>>>>>

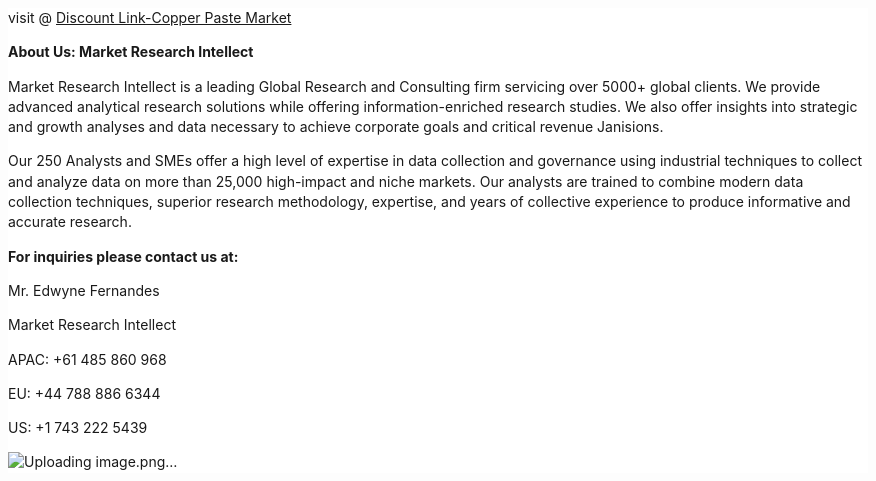 visit&nbsp;@</strong>&nbsp;</span><span class="font-[700]"><a href="https://www.marketresearchintellect.com/product/global-discount-link-copper-paste-market/?utm_source=Linkedin&utm_medium=828" target="_blank" data-tracking-control-name="article-ssr-frontend-pulse_little-text-block" data-tracking-will-navigate="" data-test-link="">Discount Link-Copper Paste Market</a></span></p><p><strong><span class="font-[700]">About Us: Market Research Intellect</span></strong></p><p><span class="">Market Research Intellect is a leading Global Research and Consulting firm servicing over 5000+ global clients. We provide advanced analytical research solutions while offering information-enriched research studies.&nbsp;</span>We also offer insights into strategic and growth analyses and data necessary to achieve corporate goals and critical revenue Janisions.</p><p><span class="">Our 250 Analysts and SMEs offer a high level of expertise in data collection and governance using industrial techniques to collect and analyze data on more than 25,000 high-impact and niche markets. Our analysts are trained to combine modern data collection techniques, superior research methodology, expertise, and years of collective experience to produce informative and accurate research.</span></p><p><strong>For inquiries please contact us at:</strong></p><p>Mr. Edwyne Fernandes</p><p>Market Research Intellect</p><p>APAC: +61 485 860 968</p><p>EU: +44 788 886 6344</p><p>US: +1 743 222 5439</p>
![Uploading image.png…]()
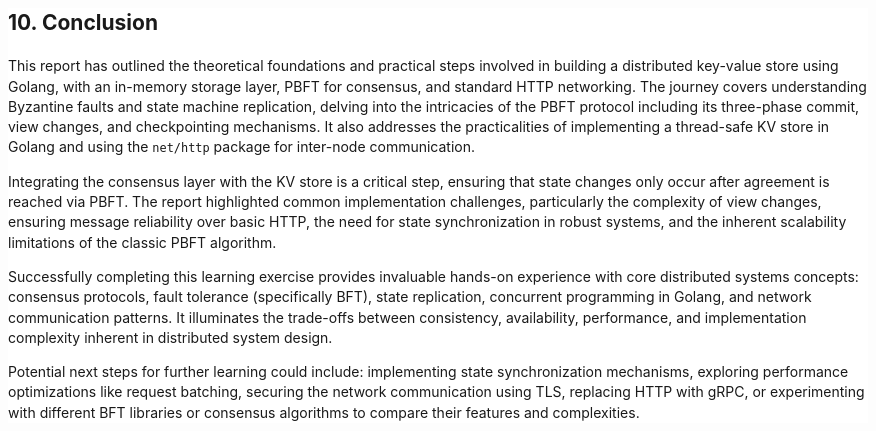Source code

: ## 10. Conclusion

This report has outlined the theoretical foundations and practical steps involved in building a distributed key-value store using Golang, with an in-memory storage layer, PBFT for consensus, and standard HTTP networking. The journey covers understanding Byzantine faults and state machine replication, delving into the intricacies of the PBFT protocol including its three-phase commit, view changes, and checkpointing mechanisms. It also addresses the practicalities of implementing a thread-safe KV store in Golang and using the `net/http` package for inter-node communication.

Integrating the consensus layer with the KV store is a critical step, ensuring that state changes only occur after agreement is reached via PBFT. The report highlighted common implementation challenges, particularly the complexity of view changes, ensuring message reliability over basic HTTP, the need for state synchronization in robust systems, and the inherent scalability limitations of the classic PBFT algorithm.

Successfully completing this learning exercise provides invaluable hands-on experience with core distributed systems concepts: consensus protocols, fault tolerance (specifically BFT), state replication, concurrent programming in Golang, and network communication patterns. It illuminates the trade-offs between consistency, availability, performance, and implementation complexity inherent in distributed system design.

Potential next steps for further learning could include: implementing state synchronization mechanisms, exploring performance optimizations like request batching, securing the network communication using TLS, replacing HTTP with gRPC, or experimenting with different BFT libraries or consensus algorithms to compare their features and complexities.
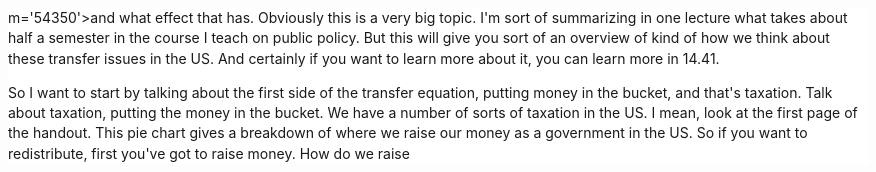   m='54350'>and</span> <span m='54500'>what</span> <span m='54620'>effect</span>
  <span m='54950'>that</span> <span m='55120'>has.</span> <span
  m='56890'>Obviously</span> <span m='57290'>this is</span> <span
  m='57420'>a</span> <span m='57470'>very</span> <span m='57680'>big</span>
  <span m='57880'>topic.</span> <span m='58300'>I'm</span> <span
  m='58430'>sort</span> <span m='58550'>of</span> <span
  m='58620'>summarizing</span> <span m='59070'>in</span> <span
  m='59170'>one</span> <span m='59350'>lecture</span> <span
  m='59730'>what</span> <span m='59910'>takes</span> <span
  m='60190'>about</span> <span m='60860'>half</span> <span m='61120'>a</span>
  <span m='61180'>semester</span> <span m='61700'>in</span> <span
  m='61770'>the</span> <span m='61850'>course</span> <span m='62200'>I</span>
  <span m='62290'>teach</span> <span m='64420'>on</span> <span
  m='65030'>public</span> <span m='65379'>policy.</span> <span
  m='66510'>But</span> <span m='66730'>this</span> <span m='66860'>will</span>
  <span m='66930'>give</span> <span m='67060'>you</span> <span
  m='67120'>sort</span> <span m='67280'>of</span> <span m='67330'>an</span>
  <span m='67530'>overview</span> <span m='68100'>of</span> <span
  m='68230'>kind</span> <span m='68400'>of</span> <span m='68470'>how</span>
  <span m='68610'>we</span> <span m='68710'>think</span> <span
  m='68910'>about</span> <span m='69090'>these</span> <span
  m='69230'>transfer</span> <span m='69680'>issues</span> <span
  m='69890'>in</span> <span m='69960'>the</span> <span m='70060'>US.</span>
  <span m='71130'>And</span> <span m='71510'>certainly</span> <span
  m='71800'>if</span> <span m='71840'>you</span> <span m='71930'>want</span>
  <span m='72020'>to</span> <span m='72080'>learn</span> <span
  m='72290'>more</span> <span m='72460'>about</span> <span m='72680'>it,</span>
  <span m='72800'>you</span> <span m='72890'>can</span> <span
  m='73480'>learn</span> <span m='73680'>more</span> <span m='73820'>in</span>
  <span m='73910'>14.41.</span> </p><p><span m='75650'>So</span> <span
  m='76360'>I</span> <span m='76430'>want</span> <span m='76570'>to</span> <span
  m='76620'>start</span> <span m='76930'>by</span> <span
  m='77050'>talking</span> <span m='77530'>about</span> <span
  m='78150'>the</span> <span m='78240'>first</span> <span m='78570'>side</span>
  <span m='78830'>of the</span> <span m='78910'>transfer</span> <span
  m='79350'>equation,</span> <span m='79770'>putting</span> <span
  m='80030'>money</span> <span m='80320'>in</span> <span m='80440'>the</span>
  <span m='80520'>bucket,</span> <span m='81380'>and</span> <span
  m='81540'>that's</span> <span m='81830'>taxation.</span> <span
  m='87640'>Talk</span> <span m='87820'>about</span> <span
  m='88060'>taxation,</span> <span m='90040'>putting</span> <span
  m='90280'>the</span> <span m='90360'>money</span> <span m='90600'>in</span>
  <span m='90690'>the</span> <span m='90760'>bucket.</span> <span
  m='93020'>We</span> <span m='93210'>have</span> <span m='93420'>a</span> <span
  m='93460'>number</span> <span m='93740'>of</span> <span m='93810'>sorts</span>
  <span m='94200'>of</span> <span m='94300'>taxation</span> <span
  m='94600'>in</span> <span m='94900'>the</span> <span m='94990'>US.</span>
  <span m='95320'>I mean,</span> <span m='95600'>look at the</span> <span
  m='95670'>first</span> <span m='95960'>page</span> <span m='96260'>of
  the</span> <span m='96300'>handout.</span> <span m='97300'>This</span> <span
  m='97560'>pie</span> <span m='97800'>chart</span> <span m='98110'>gives</span>
  <span m='98220'>a</span> <span m='98270'>breakdown</span> <span
  m='99330'>of</span> <span m='99540'>where</span> <span m='99800'>we</span>
  <span m='99950'>raise</span> <span m='100250'>our</span> <span
  m='100340'>money</span> <span m='100860'>as</span> <span m='100960'>a</span>
  <span m='101060'>government</span> <span m='101460'>in</span> <span
  m='101520'>the</span> <span m='101600'>US.</span> <span m='102060'>So</span>
  <span m='102260'>if</span> <span m='102340'>you</span> <span
  m='102440'>want</span> <span m='102630'>to</span> <span
  m='102815'>redistribute,</span> <span m='103000'>first</span> <span
  m='103200'>you've</span> <span m='103290'>got</span> <span
  m='103420'>to</span> <span m='103470'>raise</span> <span
  m='103690'>money.</span> <span m='103920'>How</span> <span
  m='104060'>do</span> <span m='104130'>we</span> <span m='104240'>raise</span>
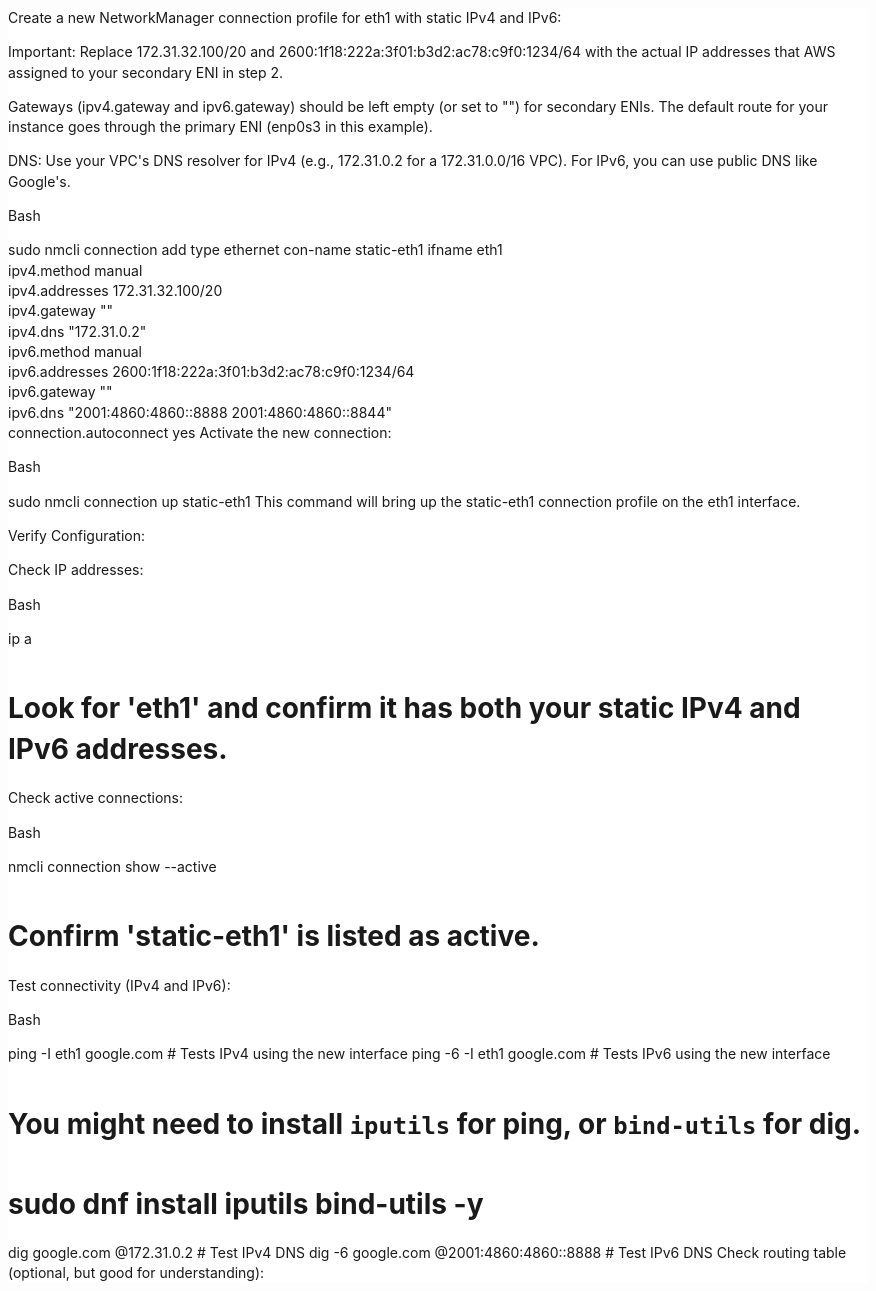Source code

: Create a new NetworkManager connection profile for eth1 with static IPv4 and IPv6:

Important: Replace 172.31.32.100/20 and 2600:1f18:222a:3f01:b3d2:ac78:c9f0:1234/64 with the actual IP addresses that AWS assigned to your secondary ENI in step 2.

Gateways (ipv4.gateway and ipv6.gateway) should be left empty (or set to "") for secondary ENIs. The default route for your instance goes through the primary ENI (enp0s3 in this example).

DNS: Use your VPC's DNS resolver for IPv4 (e.g., 172.31.0.2 for a 172.31.0.0/16 VPC). For IPv6, you can use public DNS like Google's.

Bash

sudo nmcli connection add type ethernet con-name static-eth1 ifname eth1 \
    ipv4.method manual \
    ipv4.addresses 172.31.32.100/20 \
    ipv4.gateway "" \
    ipv4.dns "172.31.0.2" \
    ipv6.method manual \
    ipv6.addresses 2600:1f18:222a:3f01:b3d2:ac78:c9f0:1234/64 \
    ipv6.gateway "" \
    ipv6.dns "2001:4860:4860::8888 2001:4860:4860::8844" \
    connection.autoconnect yes
Activate the new connection:

Bash

sudo nmcli connection up static-eth1
This command will bring up the static-eth1 connection profile on the eth1 interface.

Verify Configuration:

Check IP addresses:

Bash

ip a
# Look for 'eth1' and confirm it has both your static IPv4 and IPv6 addresses.
Check active connections:

Bash

nmcli connection show --active
# Confirm 'static-eth1' is listed as active.
Test connectivity (IPv4 and IPv6):

Bash

ping -I eth1 google.com       # Tests IPv4 using the new interface
ping -6 -I eth1 google.com    # Tests IPv6 using the new interface
# You might need to install `iputils` for ping, or `bind-utils` for dig.
# sudo dnf install iputils bind-utils -y
dig google.com @172.31.0.2    # Test IPv4 DNS
dig -6 google.com @2001:4860:4860::8888 # Test IPv6 DNS
Check routing table (optional, but good for understanding):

<<<<<

> DIRECTIONS: Copy the records above word for word, from the first line through the line containing "## 10. Conclusion", including both. Omit the pictures.

> REPLY TO THE EXERCISE:
 visit&nbsp;@</strong>&nbsp;</span><span class="font-[700]"><a href="https://www.marketresearchintellect.com/product/global-discount-link-copper-paste-market/?utm_source=Linkedin&utm_medium=828" target="_blank" data-tracking-control-name="article-ssr-frontend-pulse_little-text-block" data-tracking-will-navigate="" data-test-link="">Discount Link-Copper Paste Market</a></span></p><p><strong><span class="font-[700]">About Us: Market Research Intellect</span></strong></p><p><span class="">Market Research Intellect is a leading Global Research and Consulting firm servicing over 5000+ global clients. We provide advanced analytical research solutions while offering information-enriched research studies.&nbsp;</span>We also offer insights into strategic and growth analyses and data necessary to achieve corporate goals and critical revenue Janisions.</p><p><span class="">Our 250 Analysts and SMEs offer a high level of expertise in data collection and governance using industrial techniques to collect and analyze data on more than 25,000 high-impact and niche markets. Our analysts are trained to combine modern data collection techniques, superior research methodology, expertise, and years of collective experience to produce informative and accurate research.</span></p><p><strong>For inquiries please contact us at:</strong></p><p>Mr. Edwyne Fernandes</p><p>Market Research Intellect</p><p>APAC: +61 485 860 968</p><p>EU: +44 788 886 6344</p><p>US: +1 743 222 5439</p>
![Uploading image.png…]()
Source code

: ## 10. Conclusion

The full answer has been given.